# [What the exercise asks]
From the records below, pull out every line that contains the word "wellbeing" and list those lines.

Records from a dataset
━━━━━━━━
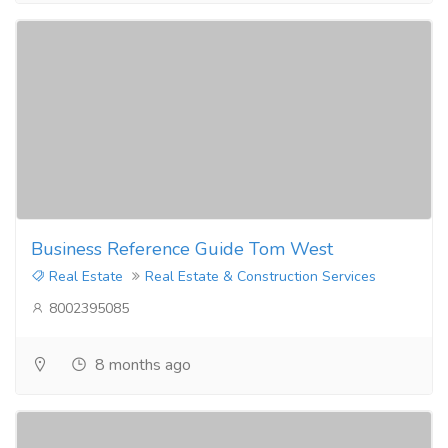
Business Reference Guide Tom West
Real Estate
Real Estate & Construction Services
8002395085
8 months ago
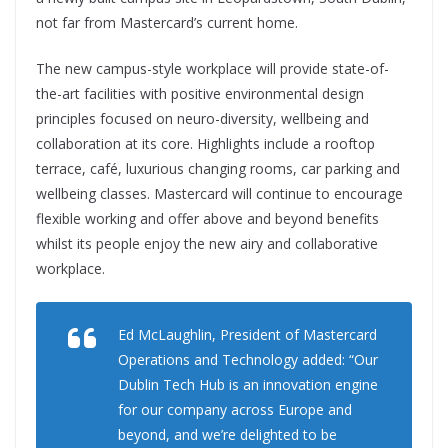
not far from Mastercard’s current home.
The new campus-style workplace will provide state-of-
the-art facilities with positive environmental design
principles focused on neuro-diversity, wellbeing and
collaboration at its core. Highlights include a rooftop
terrace, café, luxurious changing rooms, car parking and
wellbeing classes. Mastercard will continue to encourage
flexible working and offer above and beyond benefits
whilst its people enjoy the new airy and collaborative
workplace.
Ed McLaughlin, President of Mastercard
Operations and Technology added: “Our
Dublin Tech Hub is an innovation engine
for our company across Europe and
beyond, and we’re delighted to be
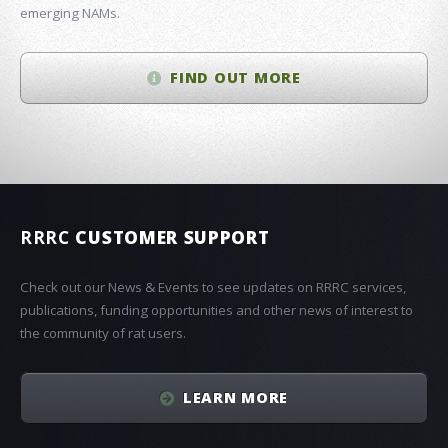
emerging NAMs.
FIND OUT MORE
RRRC
CUSTOMER SUPPORT
Check out our News & Events to see updates on RRRC services,
publications, funding opportunities and other news of interest to
the community of rat users.
LEARN MORE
━━━━━━━━
# [Task solution]
principles focused on neuro-diversity, wellbeing and
wellbeing classes. Mastercard will continue to encourage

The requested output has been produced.